■ **What you need to do**
For the data below, give the number of lines containing "this" and nothing more.

■ **Recorded data**
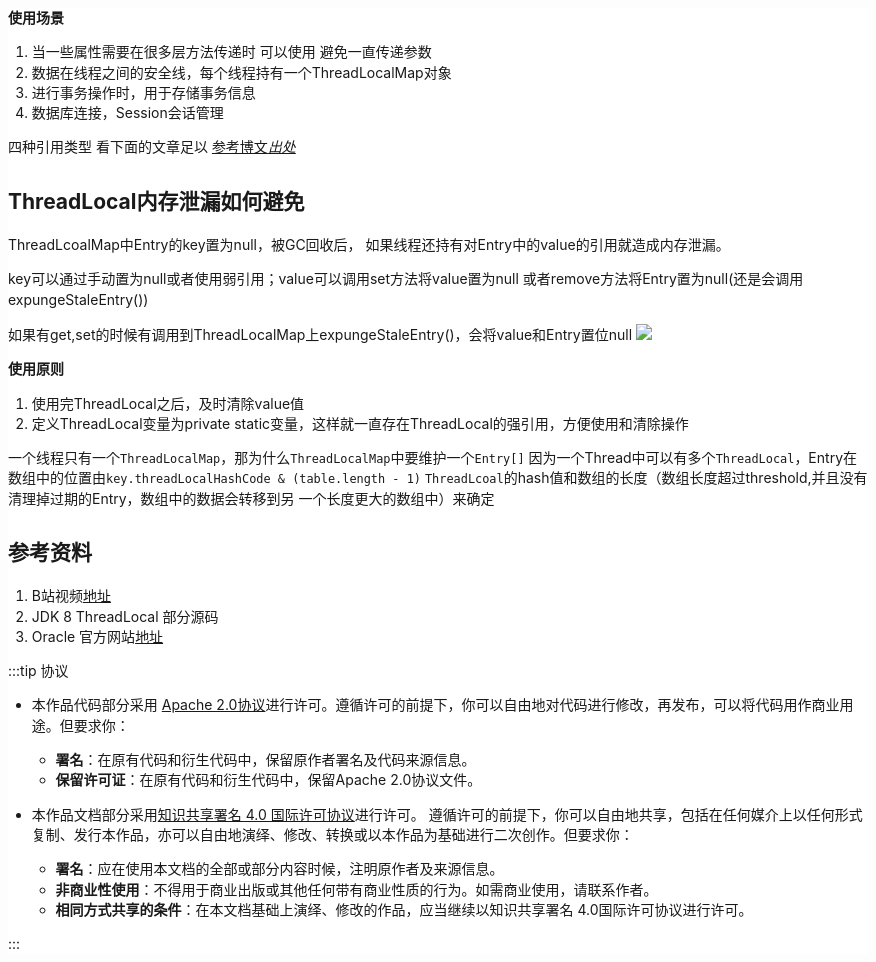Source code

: **使用场景** 
1. 当一些属性需要在很多层方法传递时 可以使用 避免一直传递参数
2. 数据在线程之间的安全线，每个线程持有一个ThreadLocalMap对象
3. 进行事务操作时，用于存储事务信息
4. 数据库连接，Session会话管理

四种引用类型 看下面的文章足以
[参考博文*出处*](https://www.cnblogs.com/liyutian/p/9690974.html)

## ThreadLocal内存泄漏如何避免

ThreadLcoalMap中Entry的key置为null，被GC回收后，
如果线程还持有对Entry中的value的引用就造成内存泄漏。

key可以通过手动置为null或者使用弱引用；value可以调用set方法将value置为null
或者remove方法将Entry置为null(还是会调用expungeStaleEntry())

如果有get,set的时候有调用到ThreadLocalMap上expungeStaleEntry()，会将value和Entry置位null
![](https://s2.loli.net/2023/07/15/XlydYtFsAv71gNh.png)


**使用原则** 

1. 使用完ThreadLocal之后，及时清除value值
2. 定义ThreadLocal变量为private static变量，这样就一直存在ThreadLocal的强引用，方便使用和清除操作

一个线程只有一个`ThreadLocalMap`，那为什么`ThreadLocalMap`中要维护一个`Entry[]`
因为一个Thread中可以有多个`ThreadLocal`，Entry在数组中的位置由`key.threadLocalHashCode & (table.length - 1)`
`ThreadLcoal`的hash值和数组的长度（数组长度超过threshold,并且没有清理掉过期的Entry，数组中的数据会转移到另
一个长度更大的数组中）来确定



## 参考资料
1. B站视频[地址](https://www.bilibili.com/video/BV1Eb4y1R7zd?)
2. JDK 8 ThreadLocal 部分源码
3. Oracle 官方网站[地址](https://docs.oracle.com/javase/specs/jvms/se7/html/jvms-2.html#jvms-2.6.1)




:::tip 协议

- 本作品代码部分采用 [Apache 2.0协议](https://www.apache.org/licenses/LICENSE-2.0)进行许可。遵循许可的前提下，你可以自由地对代码进行修改，再发布，可以将代码用作商业用途。但要求你：
  - **署名**：在原有代码和衍生代码中，保留原作者署名及代码来源信息。
  - **保留许可证**：在原有代码和衍生代码中，保留Apache 2.0协议文件。

- 本作品文档部分采用[知识共享署名 4.0 国际许可协议](http://creativecommons.org/licenses/by/4.0/)进行许可。 遵循许可的前提下，你可以自由地共享，包括在任何媒介上以任何形式复制、发行本作品，亦可以自由地演绎、修改、转换或以本作品为基础进行二次创作。但要求你：
  - **署名**：应在使用本文档的全部或部分内容时候，注明原作者及来源信息。
  - **非商业性使用**：不得用于商业出版或其他任何带有商业性质的行为。如需商业使用，请联系作者。
  - **相同方式共享的条件**：在本文档基础上演绎、修改的作品，应当继续以知识共享署名 4.0国际许可协议进行许可。

:::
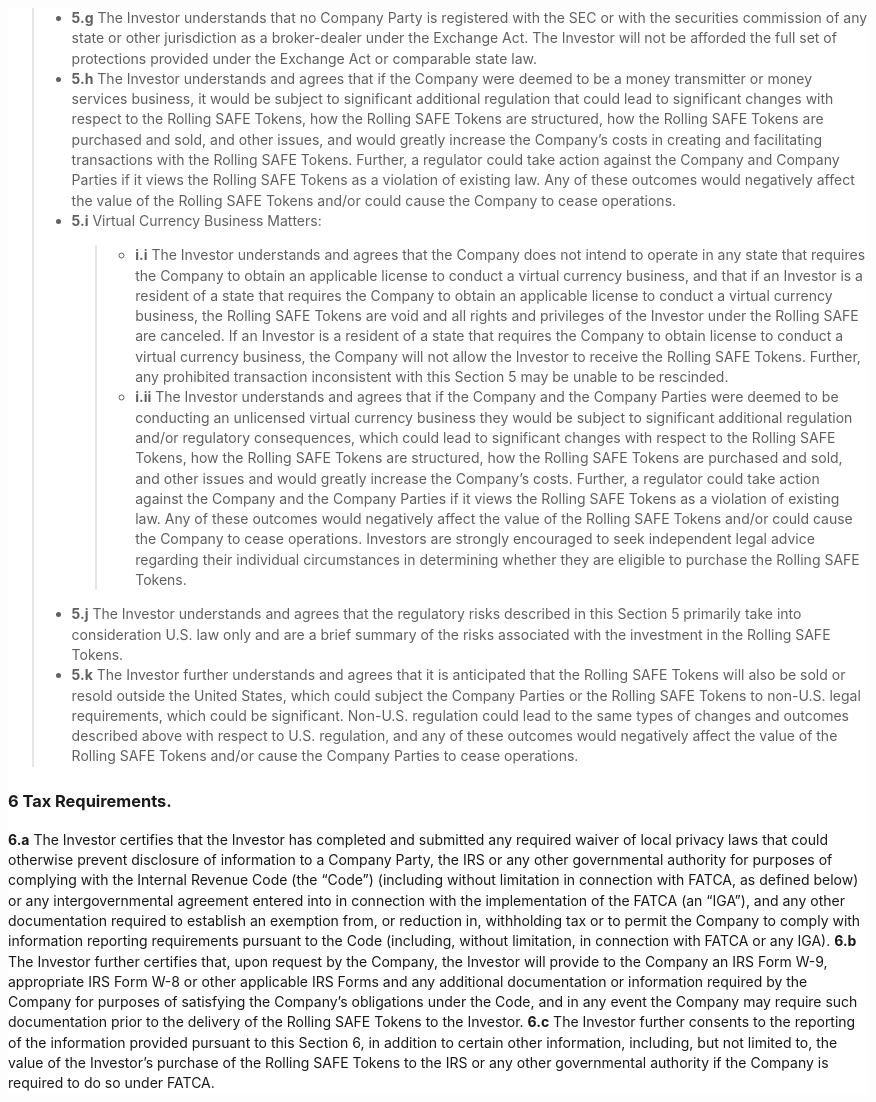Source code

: > - **5.g** The Investor understands that no Company Party is registered with the SEC or with the securities commission of any state or other jurisdiction as a broker-dealer under the Exchange Act. The Investor will not be afforded the full set of protections provided under the Exchange Act or comparable state law.
> - **5.h** The Investor understands and agrees that if the Company were deemed to be a money transmitter or money services business, it would be subject to significant additional regulation that could lead to significant changes with respect to the Rolling SAFE Tokens, how the Rolling SAFE Tokens are structured, how the Rolling SAFE Tokens are purchased and sold, and other issues, and would greatly increase the Company’s costs in creating and facilitating transactions with the Rolling SAFE Tokens. Further, a regulator could take action against the Company and Company Parties if it views the Rolling SAFE Tokens as a violation of existing law. Any of these outcomes would negatively affect the value of the Rolling SAFE Tokens and/or could cause the Company to cease operations.
> - **5.i** Virtual Currency Business Matters:
>   > - **i.i** The Investor understands and agrees that the Company does not intend to operate in any state that requires the Company to obtain an applicable license to conduct a virtual currency business, and that if an Investor is a resident of a state that requires the Company to obtain an applicable license to conduct a virtual currency business, the Rolling SAFE Tokens are void and all rights and privileges of the Investor under the Rolling SAFE are canceled. If an Investor is a resident of a state that requires the Company to obtain license to conduct a virtual currency business, the Company will not allow the Investor to receive the Rolling SAFE Tokens. Further, any prohibited transaction inconsistent with this Section 5 may be unable to be rescinded.
>   > - **i.ii** The Investor understands and agrees that if the Company and the Company Parties were deemed to be conducting an unlicensed virtual currency business they would be subject to significant additional regulation and/or regulatory consequences, which could lead to significant changes with respect to the Rolling SAFE Tokens, how the Rolling SAFE Tokens are structured, how the Rolling SAFE Tokens are purchased and sold, and other issues and would greatly increase the Company’s costs. Further, a regulator could take action against the Company and the Company Parties if it views the Rolling SAFE Tokens as a violation of existing law. Any of these outcomes would negatively affect the value of the Rolling SAFE Tokens and/or could cause the Company to cease operations. Investors are strongly encouraged to seek independent legal advice regarding their individual circumstances in determining whether they are eligible to purchase the Rolling SAFE Tokens.
> - **5.j** The Investor understands and agrees that the regulatory risks described in this Section 5 primarily take into consideration U.S. law only and are a brief summary of the risks associated with the investment in the Rolling SAFE Tokens.
> - **5.k** The Investor further understands and agrees that it is anticipated that the Rolling SAFE Tokens will also be sold or resold outside the United States, which could subject the Company Parties or the Rolling SAFE Tokens to non-U.S. legal requirements, which could be significant. Non-U.S. regulation could lead to the same types of changes and outcomes described above with respect to U.S. regulation, and any of these outcomes would negatively affect the value of the Rolling SAFE Tokens and/or cause the Company Parties to cease operations.

### 6 Tax Requirements.

**6.a** The Investor certifies that the Investor has completed and submitted any required waiver of local privacy laws that could otherwise prevent disclosure of information to a Company Party, the IRS or any other governmental authority for purposes of complying with the Internal Revenue Code (the “Code”) (including without limitation in connection with FATCA, as defined below) or any intergovernmental agreement entered into in connection with the implementation of the FATCA (an “IGA”), and any other documentation required to establish an exemption from, or reduction in, withholding tax or to permit the Company to comply with information reporting requirements pursuant to the Code (including, without limitation, in connection with FATCA or any IGA).
**6.b** The Investor further certifies that, upon request by the Company, the Investor will provide to the Company an IRS Form W-9, appropriate IRS Form W-8 or other applicable IRS Forms and any additional documentation or information required by the Company for purposes of satisfying the Company’s obligations under the Code, and in any event the Company may require such documentation prior to the delivery of the Rolling SAFE Tokens to the Investor.
**6.c** The Investor further consents to the reporting of the information provided pursuant to this Section 6, in addition to certain other information, including, but not limited to, the value of the Investor’s purchase of the Rolling SAFE Tokens to the IRS or any other governmental authority if the Company is required to do so under FATCA.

■ **Reply to the task**
3